Supplied material START

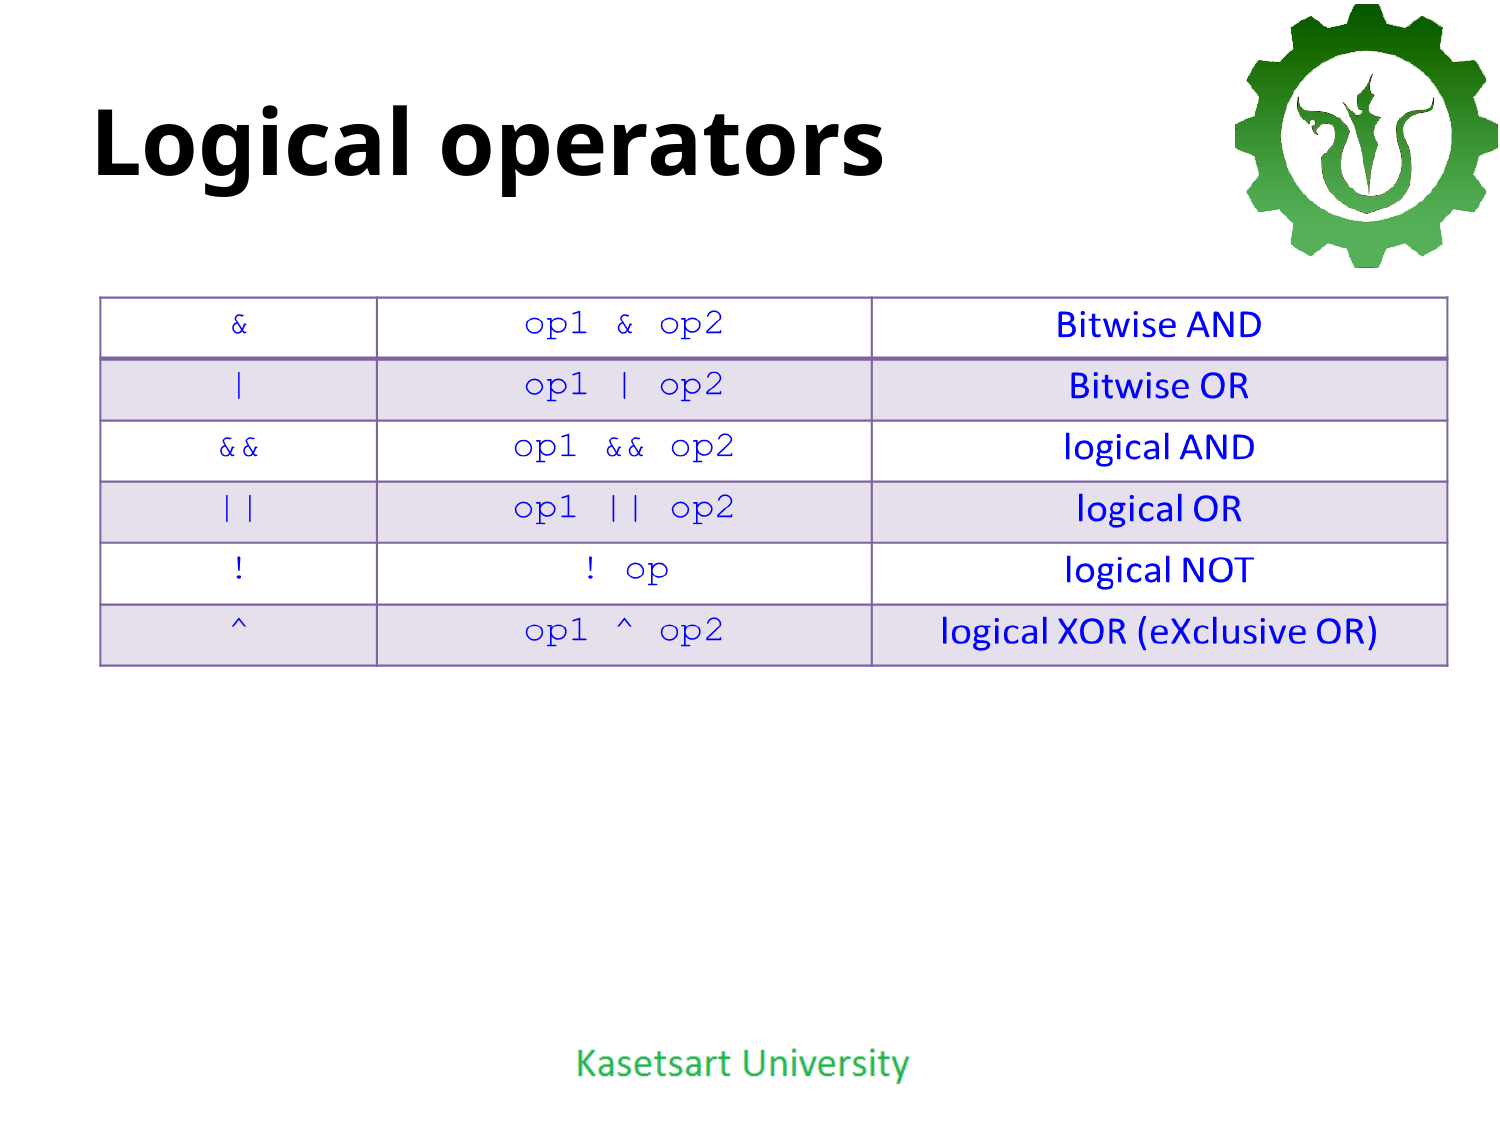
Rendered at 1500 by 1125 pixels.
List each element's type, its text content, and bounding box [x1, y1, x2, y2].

title Logical operators [75, 45, 1425, 233]
picture [1231, 0, 1500, 272]
picture [99, 287, 1451, 678]
picture [575, 1037, 913, 1088]
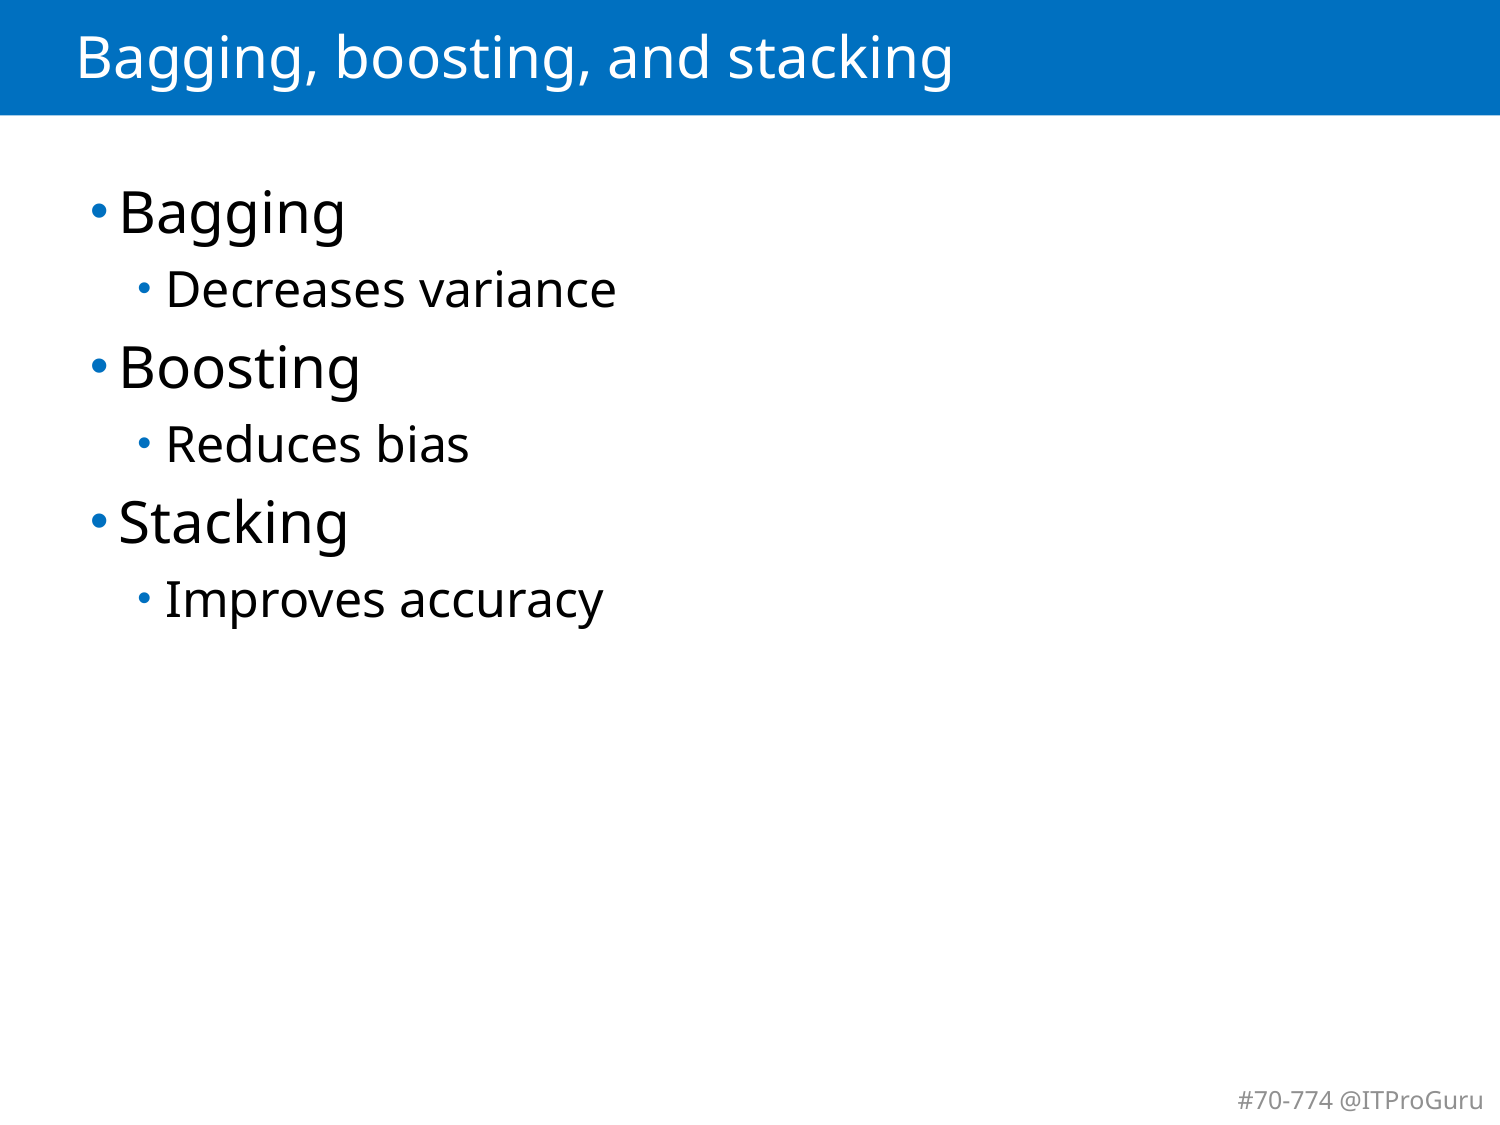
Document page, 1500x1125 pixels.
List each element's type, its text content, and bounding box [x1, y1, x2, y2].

title Bagging, boosting, and stacking [75, 0, 1351, 122]
text_box Bagging Decreases variance Boosting Reduces bias Stacking Improves accuracy [75, 167, 1408, 1012]
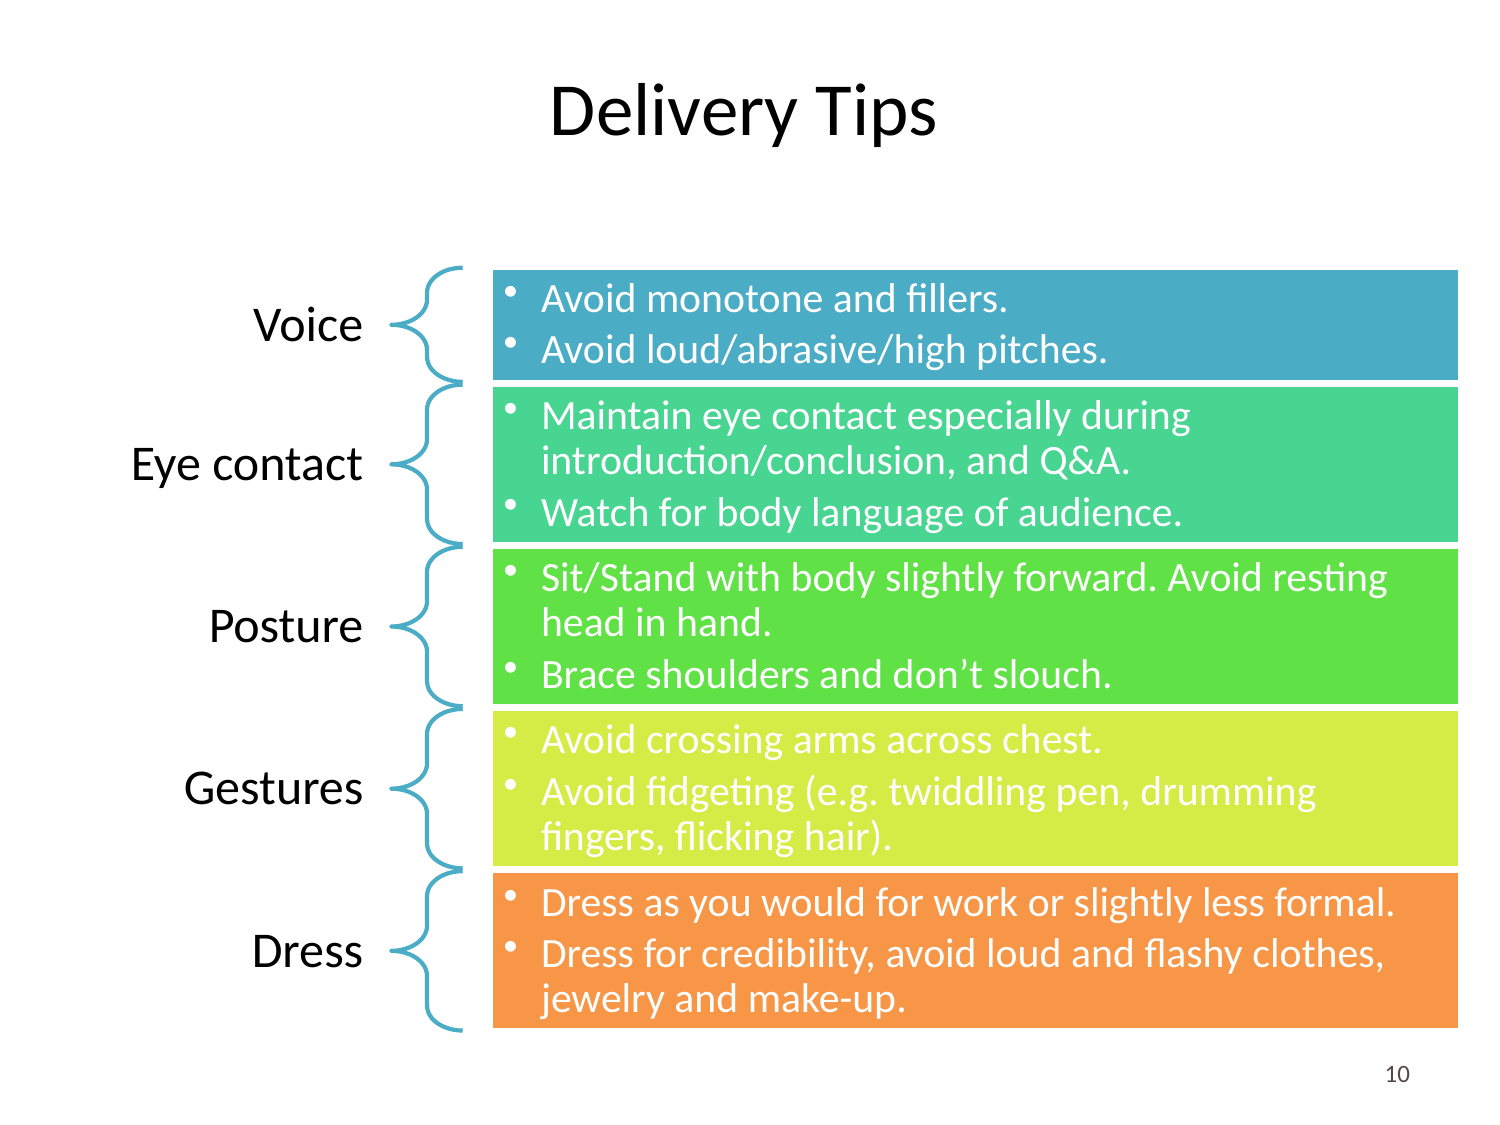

Supplied material END

== Job item ==
All lines from the line with "Document page, 1500x1125 pixels." through the final line of the listing are to be printed exactly, both ends included; the pictures are not.

== Written response ==
Document page, 1500x1125 pixels.
List each element's type, its text content, and bounding box [x1, y1, x2, y2].

title Bagging, boosting, and stacking [75, 0, 1351, 122]
text_box Bagging Decreases variance Boosting Reduces bias Stacking Improves accuracy [75, 167, 1408, 1012]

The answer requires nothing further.